Aβ misfolding expressed greater AD predictive ability than any of the genetic markers. We have previously shown the odds of AD diagnosis in participants with high Aβ misfolding are 23 times that of participants without Aβ misfolding19. Aβ misfolding is a marker of early phenotypic manifestation of AD and can occur many years before clinical symptoms. While genetic risk markers provide important information regarding the risk and pathogenesis of AD, risk prediction by Aβ misfolding is stronger.

Implications

Most treatments after major Aβ accumulation have failed in the prevention of AD progression even when Aβ itself has been reduced45. Therefore, those at highest risk might benefit most from preventative treatment before amyloid accumulation. While there may be little clinical applicability without any available effective prevention or disease-modifying therapies, polygenic risk could play an important role in AD preventative research. Although PRSs can provide risk information at any time throughout life, even early in life before any amyloid accumulation, the predictive values for AD risk are low. It, therefore, appears questionable to what extent testing and preventative measures should be used based on such limited predictive value.

Aβ misfolding was shown to have much stronger predictive value for AD within 14 years before AD diagnosis, in a time frame where Aβ accumulation in the brain may still be limited. Aβ misfolding measurements could be crucial in identifying those individuals who would benefit most from AD symptom preventative measures and disease progression modifying therapeutic treatment. Further research should examine how early in the pathogenic process Aβ misfolding could identify those at highest AD risk and the effectiveness of preventative measures employed at that time point.

Strengths and limitations

The strengths of this study include the large community-based cohort that has been followed for over 14 years with available genetic, dementia, and Aβ blood plasma information. This study comprehensively assessed genetic predisposition (AD PRS, Aβ PRS, and APOE), early pathological changes (Aβ misfolding), and late phenotypic manifestation (AD diagnosis) providing novel information to the AD literature. Additionally, Aβ misfolding in blood plasma presents a unique marker of secondary structure changes of Aβ in blood plasma and beginning pathological changes associated to AD. Finally, the AD PRS is based upon the most recent GWA data6 and the investigation of an Aβ PRS is novel.

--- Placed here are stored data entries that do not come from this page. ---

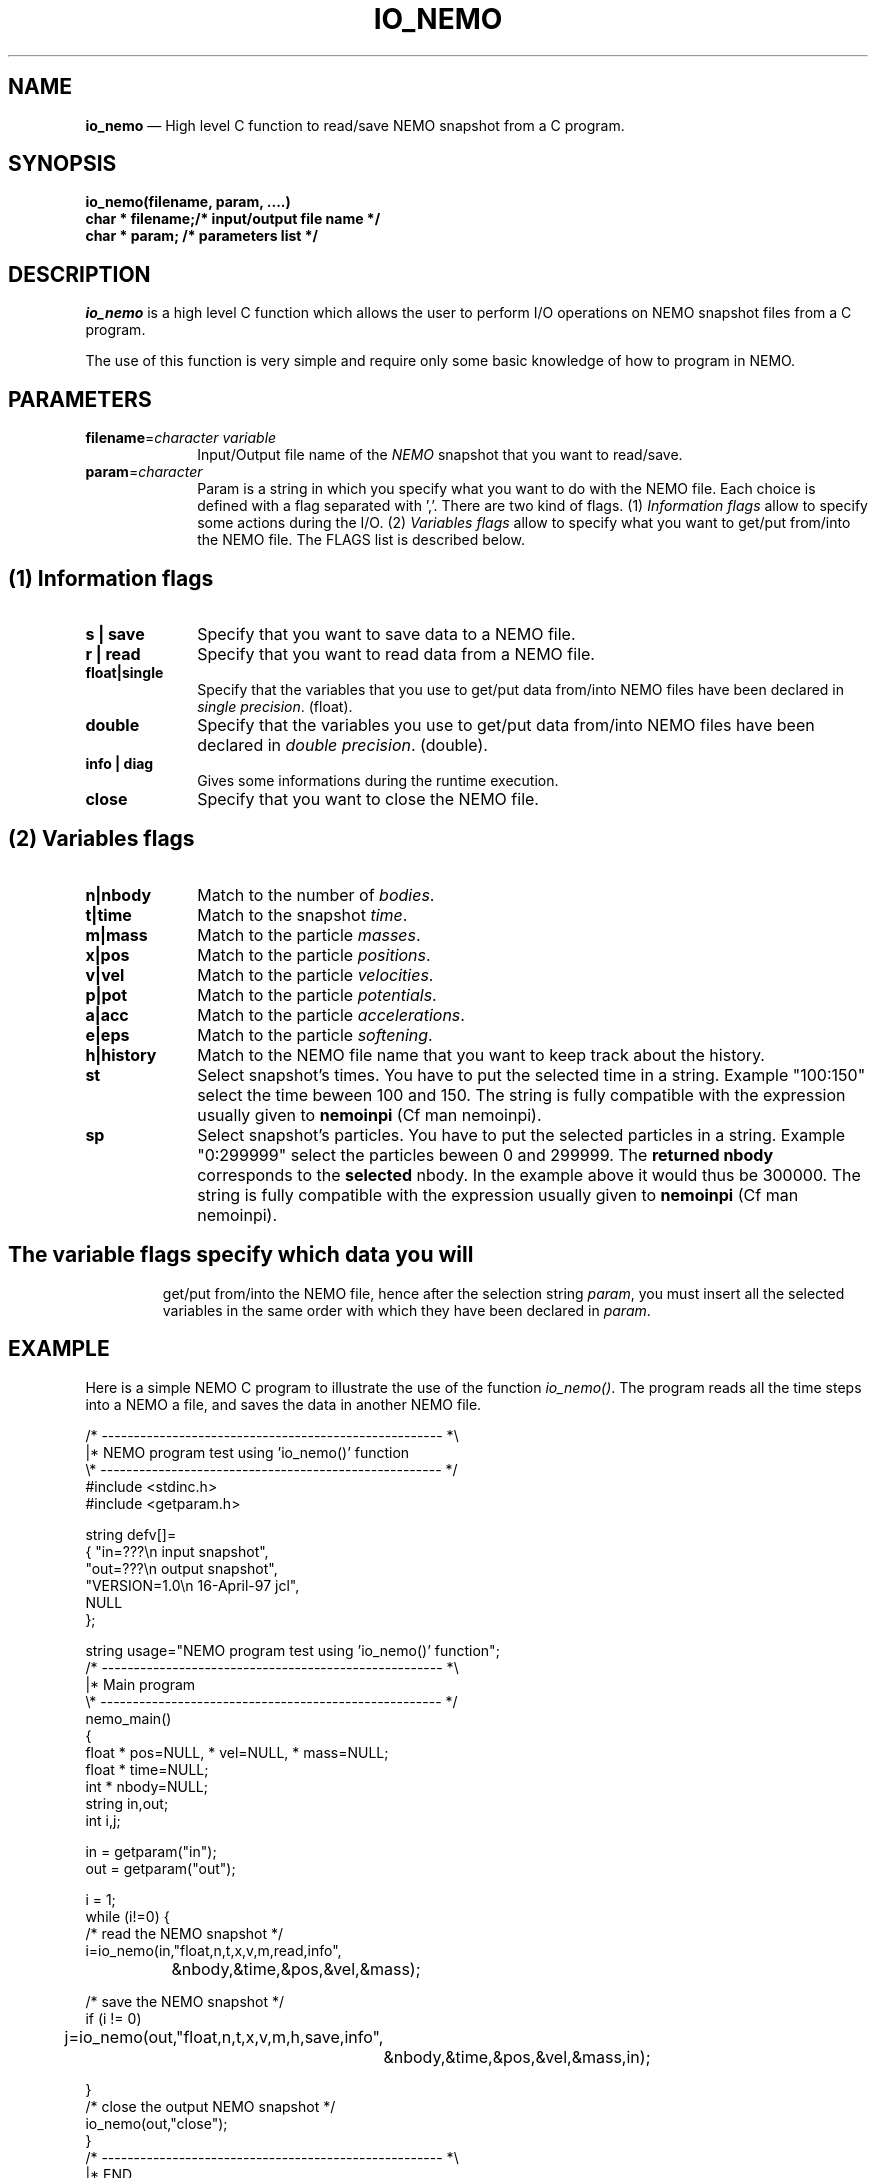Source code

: .\" $Id$
.TH IO_NEMO 3NEMO "18 March 2004"
.SH NAME
\fBio_nemo\fP \(em High level C function to read/save NEMO snapshot from a
C program.
.SH SYNOPSIS
.nf
.PP
\fBio_nemo(filename, param, ....)\fP
\fBchar * filename;/* input/output file name */\fP
\fBchar * param;   /* parameters list */\fP
.SH DESCRIPTION
\fIio_nemo\fP is a high level C function which allows the user to
perform I/O operations on NEMO snapshot files from a C program. 
.PP
The use of this function is very simple and require only some basic
knowledge of how to program in NEMO.
.PP
.SH PARAMETERS
 
.TP 10
\fBfilename\fP=\fIcharacter variable\fP
Input/Output file name of the \fINEMO\fP snapshot
that you want to read/save.
.TP
\fBparam\fP=\fIcharacter\fP
Param is a string in which you specify what you want to do with
the NEMO file. Each choice is defined with a flag separated with ','.
There are two kind of flags. (1) \fIInformation flags\fP allow to
specify some actions during the I/O.
(2) \fIVariables flags\fP allow to specify what you want to get/put
from/into the NEMO file. The FLAGS list is described below.
.PP
.SH (1) Information flags
.TP 10
\fBs | save\fP
Specify that you want to save data to a NEMO file.
.TP 
\fBr | read\fP
Specify that you want to read data from a NEMO file.
.TP
\fBfloat|single\fP
Specify that the variables that you use to get/put data from/into NEMO
files have been declared in \fIsingle precision\fP. (float).
.TP
\fBdouble\fP
Specify that the variables you use to get/put data from/into NEMO
files have been declared in \fIdouble precision\fP. (double).
.TP
\fBinfo | diag\fP
Gives some informations during the runtime execution.
.TP
\fBclose\fP
Specify that you want to close the NEMO file.
.PP

.SH (2) Variables flags

.TP 10
\fBn|nbody\fP
Match to the number of \fIbodies\fP.
.TP
\fBt|time\fP
Match to the snapshot \fItime\fP.
.TP
\fBm|mass\fP
Match to the particle \fImasses\fP.
.TP
\fBx|pos\fP
Match to the particle \fIpositions\fP.
.TP
\fBv|vel\fP
Match to the particle \fIvelocities\fP.
.TP
\fBp|pot\fP
Match to the particle \fIpotentials\fP.
.TP
\fBa|acc\fP
Match to the particle \fIaccelerations\fP.
.TP
\fBe|eps\fP
Match to the particle \fIsoftening\fP.
.TP
\fBh|history\fP
Match to the NEMO file name that you want to keep track about the history.
.TP

.TP
\fBst\fP
Select snapshot's times. You have to  put the selected
time in a string. Example "100:150"
select the time beween 100 and 150. The string is fully compatible
with the expression usually given to \fBnemoinpi\fP (Cf man nemoinpi).

.TP
\fBsp\fP
Select snapshot's particles. You have to  put the selected
particles in a string. Example "0:299999"
select the particles beween 0 and 299999. The \fBreturned nbody\fP
corresponds to the \fBselected\fP nbody.
In the example above it would thus be 300000. The string is fully compatible
with the expression usually given to \fBnemoinpi\fP (Cf man nemoinpi).

.TP

.SH
The \fIvariable flags\fP specify which data you will
get/put from/into the NEMO file, hence after the selection
string \fIparam\fP, you must insert all the selected
variables in the same order with which they have been declared in \fIparam\fP.

.SH EXAMPLE
Here is a simple NEMO C program to illustrate the use of the function
\fIio_nemo()\fP. The program reads all the time steps into a NEMO a
file, and saves the data in another NEMO file.
.PP
.nf
/* ----------------------------------------------------- *\\ 
|* NEMO program test using 'io_nemo()' function
\\* ----------------------------------------------------- */
#include <stdinc.h>
#include <getparam.h>

string defv[]=  
{ "in=???\\n       input snapshot",
  "out=???\\n      output snapshot",
  "VERSION=1.0\\n  16-April-97 jcl",
  NULL
};

string usage="NEMO program test using 'io_nemo()' function";
/* ----------------------------------------------------- *\\ 
|* Main program
\\* ----------------------------------------------------- */
nemo_main()
{
  float * pos=NULL, * vel=NULL, * mass=NULL;
  float * time=NULL;
  int   * nbody=NULL;
  string in,out;
  int i,j;

  in  =  getparam("in");
  out =  getparam("out");

  i = 1;
  while (i!=0) {
      /* read the NEMO snapshot */
      i=io_nemo(in,"float,n,t,x,v,m,read,info",
		&nbody,&time,&pos,&vel,&mass);

      /* save the NEMO snapshot */
      if (i != 0)
	j=io_nemo(out,"float,n,t,x,v,m,h,save,info",
		  &nbody,&time,&pos,&vel,&mass,in);

  }
  /* close the output NEMO snapshot */
  io_nemo(out,"close");
}
/* ----------------------------------------------------- *\\ 
|* END
\\* ----------------------------------------------------- */
.SH IMPORTANT THINGS
a) Notice in the example above, that in the parameter list, 'n' matches
\'nbody', 'm' matches 'mass', 'x' matches 'pos', 'v' matches 'vel', 't' matches 'ts'. 
All the variables are in the same order that they have been
declared in the \fIparam list\fP.

b) All the NEMO variables (nbody, time, mass, pos, vel, acc, pot) must
be declared as a \fIpointer\fP equal to \fINULL\fP. During the
io_nemo() call, theses pointers will be allocated according the number
of bodies in the snapshot, so you must give the \fIadress\fP of the pointer
( ie : &pos, &vel, ...etc).

c) All the floating arrays must be declared in the same floating type.

d) During a "read" operation, the function io_nemo() return '0' if
it is the end of the NEMO file. That means that no new values have
been read.

.fi
.PP
.SH COMPILATION
To use the function \fIio_nemo()\fP from a C program you must
link your program with the library \fIlibnemo.a\fP 
as described in the Makefile below.
.PP
.nf
# ----------------------------------------
# MAKEFILE to use IO_NEMO
# 
# ----------------------------------------

# path for NEMO Library and IO_NEMO library
LIBS = -L$(NEMOLIB) -L/usr/local/lib

io_nemo_test : io_nemo_test.o
	$(CC) -o $@ io_nemo_test.o $(LIBS) \\
                  -lnemo -lm

# ----------------------------------------
.fi
.SH SEE ALSO
.nf
nemo(1NEMO), snapshot(5NEMO).
.fi
.SH AUTHOR
Jean-Charles LAMBERT

.SH BUGS and COMMENT
Please, report all bugs and comment to : 
.nf
Jean-Charles.Lambert@oamp.fr
.fi
.SH "UPDATE HISTORY"
.nf
.ta +1.0i +4.0i
15-Nov-96	 V1.0 : created                       JCL
21-Feb-97	 V1.1 : memory optimisation           JCL
16-Apr-97	 V1.11: manual created                JCL 
19-Jul-02	 V1.2 : io_nemo and io_nemo_f unified JCL
18-Mar-04	 V1.21: bugs fixed, softening added   JCL
.fi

Several limitations of the study include the basis of the Aβ PRS, which was CSF measured Aβ and may therefore be not directly comparable to Aβ misfolding. Additionally, the nested case-control cohort study utilized for these analyses was only a small sample of the complete ESTHER cohort study with a much higher percentage of dementia cases than the entire cohort; however, similar associations between the AD PRS and dementia were evident in the entire cohort46. Another limitation includes the possibility of dementia misdiagnosis/underdiagnosis. The dementia diagnoses made in the ESTHER study were clinical diagnoses reported heterogeneously by numerous practitioners, and may be inferior to diagnostic standards that can be achieved in highly specialized academic settings. This is however the nature of community-based cohort studies, which portray common practice in such a setting. Also, the relatively small sample size and low number of AD and VD cases limited the power of the study and the generalizability of the results is limited to individuals of European descent.

Conclusion

Alzheimer’s genetic risk, defined by an AD PRS and APOE4, was significantly associated with Aβ misfolding, an early blood marker of AD associated pathology, in a community-based cohort of older adults, albeit somewhat inconsistently. An association between an Aβ PRS and Aβ misfolding was not evident, however, the Aβ PRS was predictive of AD diagnosis within 14 years. Aβ misfolding was much more predictive of AD than any of the genetic risk markers, asserting itself as a viable AD risk marker. Further research should thoroughly evaluate and compare the potential of risk stratification by genetic risk markers and Aβ misfolding for more effective and cost-effective targeted measures of precision prevention and disease-modifying treatment.